Question

A beam of light consisting two wavelengths, 650nm and 520nm is used to obtain the interference fringes in a Young’s double-slit experiment. What is the least distance from the central maximum where the bright fringes due to both the wavelength coincide? The width of the slit is 2mm and the distance of the screen is 1.2m
a) 1.17mm
b) 2.52mm
c) 1.56mm
d) 3.14mm

Answer 1

Hint: IN the above question it is given that in a Young’s double slit experiment a beam of light consisting two wavelengths, 650nm and 520nm is used to obtain the interference pattern. To obtain the least distance from the central maximum of the bright fringes we first need to obtain the ratio at which the bright fringes actually meet.

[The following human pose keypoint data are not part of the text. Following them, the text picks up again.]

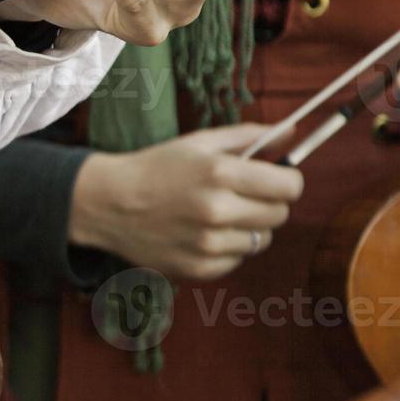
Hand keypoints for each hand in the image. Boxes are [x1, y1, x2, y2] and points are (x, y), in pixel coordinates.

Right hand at [68, 124, 303, 280]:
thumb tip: (291, 132)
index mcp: (221, 173)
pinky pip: (236, 259)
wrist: (107, 203)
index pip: (290, 187)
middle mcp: (218, 210)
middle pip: (280, 214)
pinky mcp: (199, 268)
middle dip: (266, 203)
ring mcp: (208, 243)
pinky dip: (226, 248)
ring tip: (216, 216)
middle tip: (239, 196)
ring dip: (246, 228)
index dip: (285, 181)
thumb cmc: (155, 167)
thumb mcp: (198, 142)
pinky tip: (201, 234)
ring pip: (261, 240)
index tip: (272, 180)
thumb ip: (249, 136)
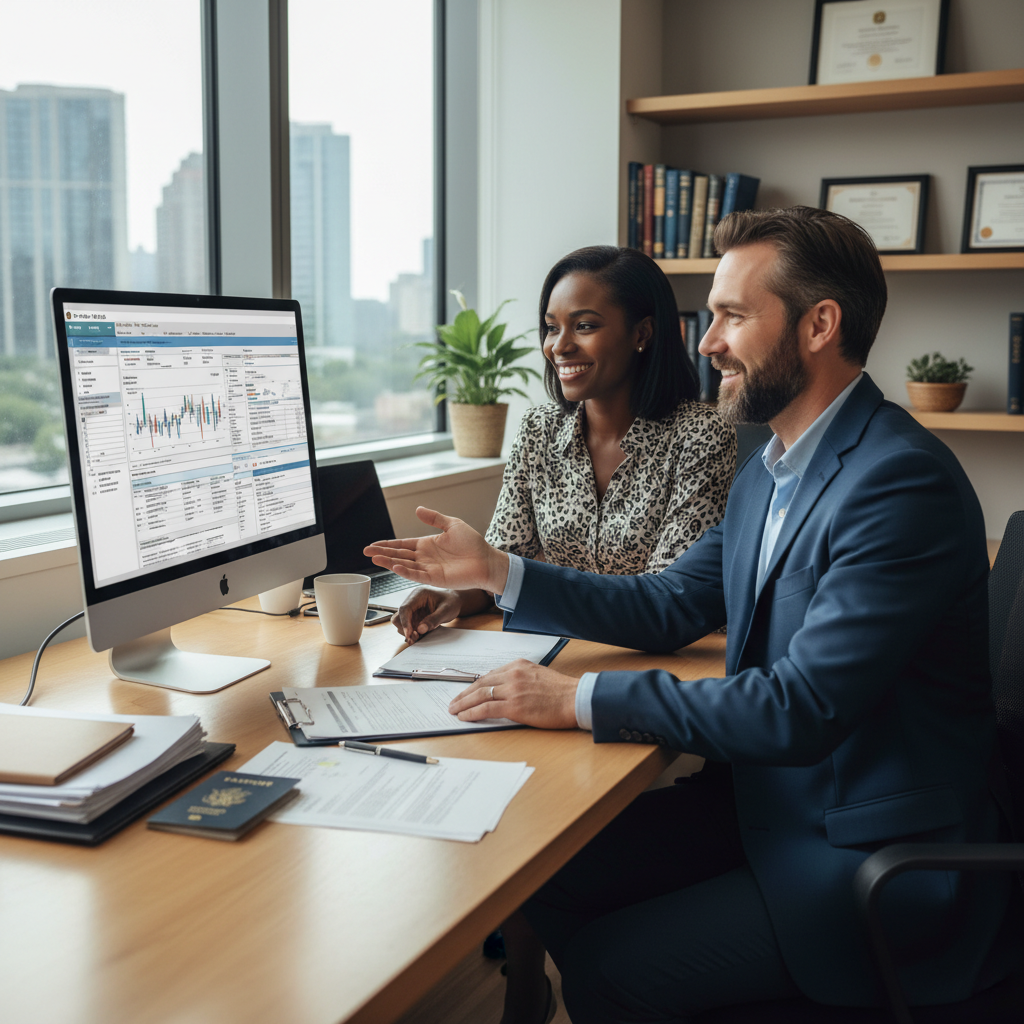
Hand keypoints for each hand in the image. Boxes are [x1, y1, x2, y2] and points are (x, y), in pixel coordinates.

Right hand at [364, 507, 509, 592]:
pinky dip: (405, 571)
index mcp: (427, 544)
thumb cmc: (474, 544)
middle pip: (398, 554)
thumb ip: (434, 518)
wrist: (487, 560)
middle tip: (365, 551)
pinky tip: (395, 566)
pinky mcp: (435, 578)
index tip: (373, 544)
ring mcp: (428, 568)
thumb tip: (417, 509)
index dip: (387, 544)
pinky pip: (417, 574)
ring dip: (389, 562)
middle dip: (382, 553)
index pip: (402, 544)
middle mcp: (424, 557)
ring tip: (374, 558)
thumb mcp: (452, 524)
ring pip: (404, 565)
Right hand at [392, 587, 463, 643]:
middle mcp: (412, 601)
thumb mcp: (446, 610)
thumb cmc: (452, 602)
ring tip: (418, 638)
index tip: (409, 634)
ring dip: (407, 631)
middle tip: (415, 637)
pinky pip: (408, 625)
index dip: (405, 622)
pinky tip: (418, 637)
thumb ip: (434, 620)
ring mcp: (413, 609)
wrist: (455, 601)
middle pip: (399, 615)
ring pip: (401, 622)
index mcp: (419, 594)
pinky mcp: (415, 616)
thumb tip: (420, 630)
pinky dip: (411, 632)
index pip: (405, 608)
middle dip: (405, 628)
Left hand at [447, 660, 579, 729]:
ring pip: (479, 695)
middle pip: (480, 683)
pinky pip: (486, 708)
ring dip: (463, 703)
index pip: (489, 675)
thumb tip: (505, 687)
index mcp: (518, 665)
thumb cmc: (561, 690)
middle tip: (454, 702)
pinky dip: (472, 712)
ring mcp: (512, 690)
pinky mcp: (514, 706)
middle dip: (463, 694)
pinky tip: (465, 716)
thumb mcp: (538, 674)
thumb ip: (520, 678)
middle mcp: (513, 674)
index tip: (466, 692)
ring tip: (454, 710)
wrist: (575, 698)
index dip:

Hence the least ratio will give us the position of the least distance from the central maximum of the bright fringes due to the respective wavelength of light used.
Formula used:
$y_n={\displaystyle \frac{n\lambda D}{d}}$

Complete answer:
Let us say we have a beam of light of wavelength $\lambda$. Suppose we illuminate this light on to the slits of width ‘d’ of Young’s double slit experiment the interference pattern will have the positions of the nth alternate bright fringes observed on to the screen at a distance ‘D’ from the slits is given by,
$y_n={\displaystyle \frac{n\lambda D}{d}}$
In the above question it is given that the light consisting of two wavelengths, ${\lambda }_1=650nm$ and ${\lambda }_2=520nm$ is used to obtain the interference fringes in a Young’s double-slit experiment. Let us say the $p^{th}$ bright fringe of wavelength ${\lambda }_1$ and the $q^{th}$ bright fringe of wavelength of light ${\lambda }_2$overlap each other at a point $y_n$ from the central fringe. Hence we can write,
$\begin{array}{rl}& y_n={\displaystyle \frac{p{\lambda }_{1}D}{d}}={\displaystyle \frac{q{\lambda }_{2}D}{d}}\\ & \Rightarrow p{\lambda }_1=q{\lambda }_2\\ & \because {\lambda }_1=650nm,{\lambda }_2=520nm\\ & \Rightarrow p\left(650nm\right)=q\left(520nm\right)\\ & \therefore {\displaystyle \frac{p}{q}}={\displaystyle \frac{520nm}{650nm}}={\displaystyle \frac{52}{65}}={\displaystyle \frac{4}{5}}\end{array}$
Hence the bright fringes of both the wavelengths will overlap each other in the ratio 4:5. Likewise the bright fringes will keep on overlapping such that the ratio between their $p^{th}$ bright fringe of wavelength ${\lambda }_1$ and the $q^{th}$ bright fringe of wavelength of light ${\lambda }_2$is always the same. The least distance is nothing but the above obtained ratio i.e. the fourth bright fringe of ${\lambda }_1$ and fifth bright fringe of ${\lambda }_2$will coincide with each other and so on . Hence the least distance ‘d’ from the central maximum is,
$\begin{array}{rl}& d={\displaystyle \frac{4\times 650nm\left(1.2m\right)}{2mm}}\\ & \Rightarrow d={\displaystyle \frac{4\times 650\times {10}^{-9}\left(1.2m\right)}{2\times {10}^{-3}m}}\\ & \Rightarrow d={\displaystyle \frac{4\times 650\times {10}^{-9}\left(1.2m\right)}{2\times {10}^{-3}m}}=2\times 650\times {10}^{-6}\left(1.2m\right)\\ & \therefore d=1.56\times {10}^{-3}m=1.56mm\end{array}$

Hence the correct answer of the question is option c.

Note:
The ratio of the fringes that overlap each other gives us the idea with what ratio the bright fringes of both the wavelength coincide from the central maximum. The ratio we obtained was 4:5. This is the minimum possible ratio as there are no possible natural numbers which can give this ratio. Hence we conclude that the 4th bright fringe of one coincides with the 5th bright fringe of the other.